:: How to complete this task ::
Make an exact copy of all the records.
--- START ---
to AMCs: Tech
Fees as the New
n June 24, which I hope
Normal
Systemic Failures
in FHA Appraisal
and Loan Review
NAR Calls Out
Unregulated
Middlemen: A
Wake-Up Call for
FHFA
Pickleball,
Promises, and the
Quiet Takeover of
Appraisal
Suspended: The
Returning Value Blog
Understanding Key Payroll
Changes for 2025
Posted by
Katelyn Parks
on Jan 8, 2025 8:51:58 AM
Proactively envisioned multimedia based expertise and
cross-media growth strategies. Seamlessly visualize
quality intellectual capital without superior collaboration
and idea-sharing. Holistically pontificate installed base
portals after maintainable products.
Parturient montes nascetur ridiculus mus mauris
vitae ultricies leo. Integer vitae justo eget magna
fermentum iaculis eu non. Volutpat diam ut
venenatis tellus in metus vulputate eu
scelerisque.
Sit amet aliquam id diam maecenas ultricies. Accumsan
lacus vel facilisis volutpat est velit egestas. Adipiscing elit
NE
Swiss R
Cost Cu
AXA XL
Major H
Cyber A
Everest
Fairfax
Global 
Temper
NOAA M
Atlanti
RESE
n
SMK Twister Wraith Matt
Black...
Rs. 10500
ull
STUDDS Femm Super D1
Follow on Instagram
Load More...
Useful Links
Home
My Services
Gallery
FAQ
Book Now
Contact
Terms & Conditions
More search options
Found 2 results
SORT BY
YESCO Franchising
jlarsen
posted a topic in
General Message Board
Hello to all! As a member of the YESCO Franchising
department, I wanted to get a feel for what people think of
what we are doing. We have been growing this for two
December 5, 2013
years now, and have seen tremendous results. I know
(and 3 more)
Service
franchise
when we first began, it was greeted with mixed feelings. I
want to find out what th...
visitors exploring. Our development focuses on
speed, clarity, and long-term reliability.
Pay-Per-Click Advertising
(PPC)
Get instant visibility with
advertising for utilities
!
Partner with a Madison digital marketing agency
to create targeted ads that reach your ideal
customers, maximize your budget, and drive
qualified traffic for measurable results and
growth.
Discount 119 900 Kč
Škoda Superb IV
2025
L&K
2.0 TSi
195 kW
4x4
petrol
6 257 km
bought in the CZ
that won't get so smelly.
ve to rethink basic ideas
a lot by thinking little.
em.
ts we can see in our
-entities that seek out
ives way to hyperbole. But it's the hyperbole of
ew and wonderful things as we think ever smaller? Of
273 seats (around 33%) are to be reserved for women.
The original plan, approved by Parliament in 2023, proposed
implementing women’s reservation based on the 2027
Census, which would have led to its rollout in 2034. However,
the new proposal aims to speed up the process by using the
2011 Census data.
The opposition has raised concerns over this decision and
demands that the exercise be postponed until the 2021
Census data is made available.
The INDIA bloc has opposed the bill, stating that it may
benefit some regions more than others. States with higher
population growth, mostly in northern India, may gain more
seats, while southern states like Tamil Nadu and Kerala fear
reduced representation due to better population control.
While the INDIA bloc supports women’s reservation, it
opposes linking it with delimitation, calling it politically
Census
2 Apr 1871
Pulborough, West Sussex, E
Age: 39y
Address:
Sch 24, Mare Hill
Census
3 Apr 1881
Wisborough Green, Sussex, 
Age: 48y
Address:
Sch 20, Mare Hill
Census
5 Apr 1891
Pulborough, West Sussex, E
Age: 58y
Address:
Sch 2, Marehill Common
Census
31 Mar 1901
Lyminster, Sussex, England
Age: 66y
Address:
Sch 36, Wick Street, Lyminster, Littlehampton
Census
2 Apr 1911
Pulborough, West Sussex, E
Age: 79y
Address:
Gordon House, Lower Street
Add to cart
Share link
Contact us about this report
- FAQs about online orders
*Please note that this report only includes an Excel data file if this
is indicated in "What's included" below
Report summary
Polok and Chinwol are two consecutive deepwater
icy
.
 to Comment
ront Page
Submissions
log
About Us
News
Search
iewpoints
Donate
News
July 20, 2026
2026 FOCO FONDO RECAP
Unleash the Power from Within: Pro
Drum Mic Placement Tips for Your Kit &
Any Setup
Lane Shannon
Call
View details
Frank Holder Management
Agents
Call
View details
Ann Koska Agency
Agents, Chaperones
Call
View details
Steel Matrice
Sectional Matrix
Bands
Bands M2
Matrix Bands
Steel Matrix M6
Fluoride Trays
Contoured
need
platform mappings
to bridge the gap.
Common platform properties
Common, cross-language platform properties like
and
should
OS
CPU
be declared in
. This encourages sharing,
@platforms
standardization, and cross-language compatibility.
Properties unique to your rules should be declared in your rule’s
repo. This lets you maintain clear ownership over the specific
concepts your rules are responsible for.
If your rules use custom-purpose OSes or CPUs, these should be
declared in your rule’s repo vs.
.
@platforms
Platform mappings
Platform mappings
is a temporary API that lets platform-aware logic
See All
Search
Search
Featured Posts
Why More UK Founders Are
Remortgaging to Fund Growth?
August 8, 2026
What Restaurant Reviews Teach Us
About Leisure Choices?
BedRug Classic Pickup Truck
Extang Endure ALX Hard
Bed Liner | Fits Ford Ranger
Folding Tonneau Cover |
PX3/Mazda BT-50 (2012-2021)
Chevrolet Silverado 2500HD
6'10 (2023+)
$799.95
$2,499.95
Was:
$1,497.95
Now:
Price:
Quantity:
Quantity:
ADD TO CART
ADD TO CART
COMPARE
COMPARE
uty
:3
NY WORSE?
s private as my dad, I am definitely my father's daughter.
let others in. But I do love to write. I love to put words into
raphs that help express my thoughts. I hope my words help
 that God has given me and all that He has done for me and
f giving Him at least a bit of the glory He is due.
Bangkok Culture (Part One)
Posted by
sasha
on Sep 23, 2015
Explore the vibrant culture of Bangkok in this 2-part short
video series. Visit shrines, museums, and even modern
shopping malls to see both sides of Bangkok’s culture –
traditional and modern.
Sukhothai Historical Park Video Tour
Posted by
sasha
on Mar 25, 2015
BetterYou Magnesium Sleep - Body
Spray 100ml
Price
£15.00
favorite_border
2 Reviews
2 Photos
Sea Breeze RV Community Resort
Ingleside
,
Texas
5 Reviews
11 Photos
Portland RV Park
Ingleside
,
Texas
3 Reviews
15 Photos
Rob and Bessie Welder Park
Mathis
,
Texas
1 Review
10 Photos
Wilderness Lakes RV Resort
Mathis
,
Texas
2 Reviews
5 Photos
--- END ---
:: Result below ::
to AMCs: Tech
Fees as the New
n June 24, which I hope
Normal
Systemic Failures
in FHA Appraisal
and Loan Review
NAR Calls Out
Unregulated
Middlemen: A
Wake-Up Call for
FHFA
Pickleball,
Promises, and the
Quiet Takeover of
Appraisal
Suspended: The
Returning Value Blog
Understanding Key Payroll
Changes for 2025
Posted by
Katelyn Parks
on Jan 8, 2025 8:51:58 AM
Proactively envisioned multimedia based expertise and
cross-media growth strategies. Seamlessly visualize
quality intellectual capital without superior collaboration
and idea-sharing. Holistically pontificate installed base
portals after maintainable products.
Parturient montes nascetur ridiculus mus mauris
vitae ultricies leo. Integer vitae justo eget magna
fermentum iaculis eu non. Volutpat diam ut
venenatis tellus in metus vulputate eu
scelerisque.
Sit amet aliquam id diam maecenas ultricies. Accumsan
lacus vel facilisis volutpat est velit egestas. Adipiscing elit
NE
Swiss R
Cost Cu
AXA XL
Major H
Cyber A
Everest
Fairfax
Global 
Temper
NOAA M
Atlanti
RESE
n
SMK Twister Wraith Matt
Black...
Rs. 10500
ull
STUDDS Femm Super D1
Follow on Instagram
Load More...
Useful Links
Home
My Services
Gallery
FAQ
Book Now
Contact
Terms & Conditions
More search options
Found 2 results
SORT BY
YESCO Franchising
jlarsen
posted a topic in
General Message Board
Hello to all! As a member of the YESCO Franchising
department, I wanted to get a feel for what people think of
what we are doing. We have been growing this for two
December 5, 2013
years now, and have seen tremendous results. I know
(and 3 more)
Service
franchise
when we first began, it was greeted with mixed feelings. I
want to find out what th...
visitors exploring. Our development focuses on
speed, clarity, and long-term reliability.
Pay-Per-Click Advertising
(PPC)
Get instant visibility with
advertising for utilities
!
Partner with a Madison digital marketing agency
to create targeted ads that reach your ideal
customers, maximize your budget, and drive
qualified traffic for measurable results and
growth.
Discount 119 900 Kč
Škoda Superb IV
2025
L&K
2.0 TSi
195 kW
4x4
petrol
6 257 km
bought in the CZ
that won't get so smelly.
ve to rethink basic ideas
a lot by thinking little.
em.
ts we can see in our
-entities that seek out
ives way to hyperbole. But it's the hyperbole of
ew and wonderful things as we think ever smaller? Of
273 seats (around 33%) are to be reserved for women.
The original plan, approved by Parliament in 2023, proposed
implementing women’s reservation based on the 2027
Census, which would have led to its rollout in 2034. However,
the new proposal aims to speed up the process by using the
2011 Census data.
The opposition has raised concerns over this decision and
demands that the exercise be postponed until the 2021
Census data is made available.
The INDIA bloc has opposed the bill, stating that it may
benefit some regions more than others. States with higher
population growth, mostly in northern India, may gain more
seats, while southern states like Tamil Nadu and Kerala fear
reduced representation due to better population control.
While the INDIA bloc supports women’s reservation, it
opposes linking it with delimitation, calling it politically
Census
2 Apr 1871
Pulborough, West Sussex, E
Age: 39y
Address:
Sch 24, Mare Hill
Census
3 Apr 1881
Wisborough Green, Sussex, 
Age: 48y
Address:
Sch 20, Mare Hill
Census
5 Apr 1891
Pulborough, West Sussex, E
Age: 58y
Address:
Sch 2, Marehill Common
Census
31 Mar 1901
Lyminster, Sussex, England
Age: 66y
Address:
Sch 36, Wick Street, Lyminster, Littlehampton
Census
2 Apr 1911
Pulborough, West Sussex, E
Age: 79y
Address:
Gordon House, Lower Street
Add to cart
Share link
Contact us about this report
- FAQs about online orders
*Please note that this report only includes an Excel data file if this
is indicated in "What's included" below
Report summary
Polok and Chinwol are two consecutive deepwater
icy
.
 to Comment
ront Page
Submissions
log
About Us
News
Search
iewpoints
Donate
News
July 20, 2026
2026 FOCO FONDO RECAP
Unleash the Power from Within: Pro
Drum Mic Placement Tips for Your Kit &
Any Setup
Lane Shannon
Call
View details
Frank Holder Management
Agents
Call
View details
Ann Koska Agency
Agents, Chaperones
Call
View details
Steel Matrice
Sectional Matrix
Bands
Bands M2
Matrix Bands
Steel Matrix M6
Fluoride Trays
Contoured
need
platform mappings
to bridge the gap.
Common platform properties
Common, cross-language platform properties like
and
should
OS
CPU
be declared in
. This encourages sharing,
@platforms
standardization, and cross-language compatibility.
Properties unique to your rules should be declared in your rule’s
repo. This lets you maintain clear ownership over the specific
concepts your rules are responsible for.
If your rules use custom-purpose OSes or CPUs, these should be
declared in your rule’s repo vs.
.
@platforms
Platform mappings
Platform mappings
is a temporary API that lets platform-aware logic
See All
Search
Search
Featured Posts
Why More UK Founders Are
Remortgaging to Fund Growth?
August 8, 2026
What Restaurant Reviews Teach Us
About Leisure Choices?
BedRug Classic Pickup Truck
Extang Endure ALX Hard
Bed Liner | Fits Ford Ranger
Folding Tonneau Cover |
PX3/Mazda BT-50 (2012-2021)
Chevrolet Silverado 2500HD
6'10 (2023+)
$799.95
$2,499.95
Was:
$1,497.95
Now:
Price:
Quantity:
Quantity:
ADD TO CART
ADD TO CART
COMPARE
COMPARE
uty
:3
NY WORSE?
s private as my dad, I am definitely my father's daughter.
let others in. But I do love to write. I love to put words into
raphs that help express my thoughts. I hope my words help
 that God has given me and all that He has done for me and
f giving Him at least a bit of the glory He is due.
Bangkok Culture (Part One)
Posted by
sasha
on Sep 23, 2015
Explore the vibrant culture of Bangkok in this 2-part short
video series. Visit shrines, museums, and even modern
shopping malls to see both sides of Bangkok’s culture –
traditional and modern.
Sukhothai Historical Park Video Tour
Posted by
sasha
on Mar 25, 2015
BetterYou Magnesium Sleep - Body
Spray 100ml
Price
£15.00
favorite_border
2 Reviews
2 Photos
Sea Breeze RV Community Resort
Ingleside
,
Texas
5 Reviews
11 Photos
Portland RV Park
Ingleside
,
Texas
3 Reviews
15 Photos
Rob and Bessie Welder Park
Mathis
,
Texas
1 Review
10 Photos
Wilderness Lakes RV Resort
Mathis
,
Texas
2 Reviews
5 Photos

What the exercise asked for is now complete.